State auditors also said that the procurement of the advertising service was not even included in the Annual Procurement Plan of the TPB and therefore not in accordance with Section 7.2 of RA 9184.

State auditors also took note of how two prospective bidders – the advertising consultant that bagged the project and another bidder – were declared ineligible. Yet the Special Bids and Awards Committee declared both as shortlisted bidders and eventually issued a Notice of Award to the winning advertising consultant.

“TPB entered into an advertising services contract with the advertising consultant, despite its ineligibility, together with its renewal and amendments, without securing first the approval of the Board of Directors. The advertising contract was ratified only by the TPB Board of Directors on June 19, 2014,” the COA report stated.

The audit team further pointed out that the advertising services were implemented through a multi-year contract without the authority of the Department of Budget and Management, contrary to Section 21 of the General Provisions of RA 10155 or the General Appropriations Act of 2012 and DBM Circular Letter No. 2004-12 dated Oct. 27, 2004.

The circular letter provided that no agency shall enter into a multi-year contract without securing a Multi-year Obligational Authority (MYOA). 

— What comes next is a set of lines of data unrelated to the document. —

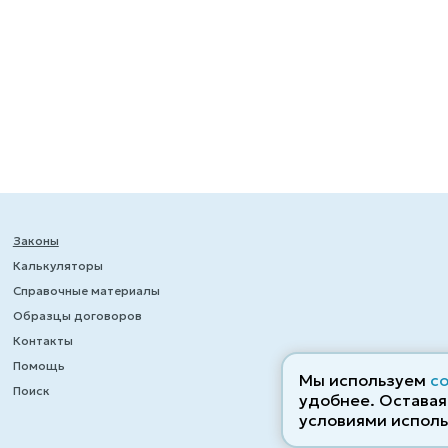
Законы
Калькуляторы
Справочные материалы
Образцы договоров
Контакты
Помощь
Мы используем
c
Поиск
удобнее. Оставаяс
условиями исполь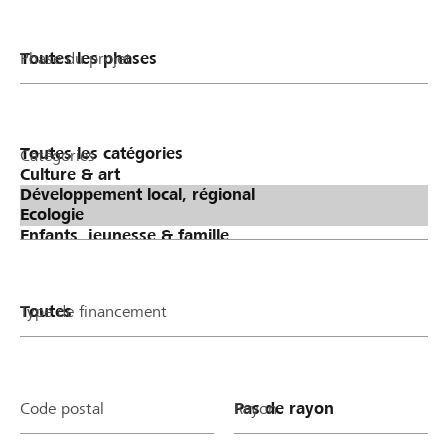
Phase du projet
Catégories
Type de financement
Code postal
Rayon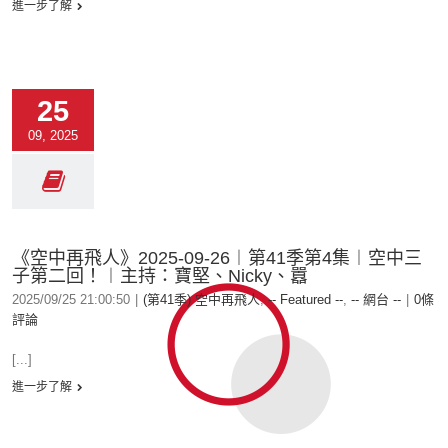
進一步了解
25
09, 2025
《空中再飛人》2025-09-26︱第41季第4集︱空中三
子第二回！︱主持：寶堅、Nicky、囂
2025/09/25 21:00:50
|
(第41季) 空中再飛人
,
-- Featured --
,
-- 網台 --
|
0條
評論
[...]
進一步了解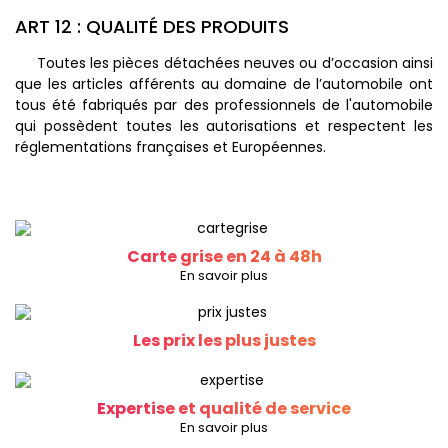
ART 12 : QUALITÉ DES PRODUITS
Toutes les pièces détachées neuves ou d’occasion ainsi
que les articles afférents au domaine de l’automobile ont
tous été fabriqués par des professionnels de l'automobile
qui possèdent toutes les autorisations et respectent les
réglementations françaises et Européennes.
Carte grise en 24 à 48h
En savoir plus
Les prix les plus justes
Expertise et qualité de service
En savoir plus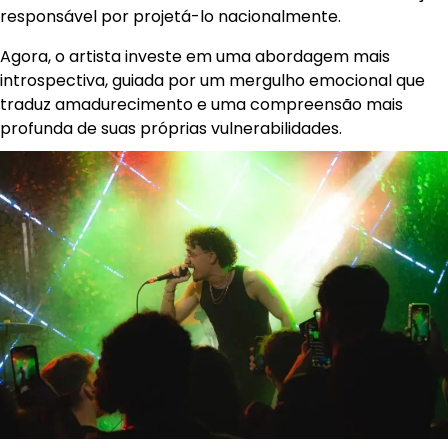
responsável por projetá-lo nacionalmente.
Agora, o artista investe em uma abordagem mais
introspectiva, guiada por um mergulho emocional que
traduz amadurecimento e uma compreensão mais
profunda de suas próprias vulnerabilidades.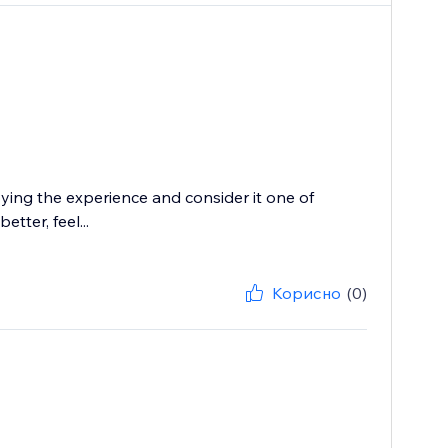
oying the experience and consider it one of
tter, feel...
Корисно
(0)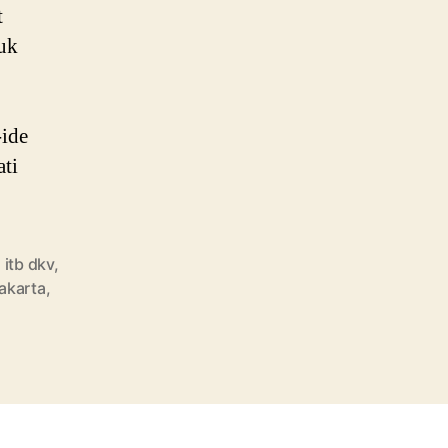
t
suk
ide
ati
,
itb dkv
,
jakarta
,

The renewal and extension of contract were also not within the approved budget in violation of Sections 6.1.1 and 7 of RA 9184 and the revised implementing rules and regulations.

“The renewal and extension of the contract was not done through public bidding, although the amount was over and above the original service contract of P199.95 million, contrary to Section 4 – Adjacent or Contiguous of Section 53 on Negotiated Procurement of RA 9184, which allows negotiated contracts, provided that the contractor uses the same price or lower unit prices on the original contract,” the COA report said.

“The automatic renewal of the contract was meant to do away with competition through public bidding, which aims to protect the public interest or the very purpose of Republic Act 9184,” it added.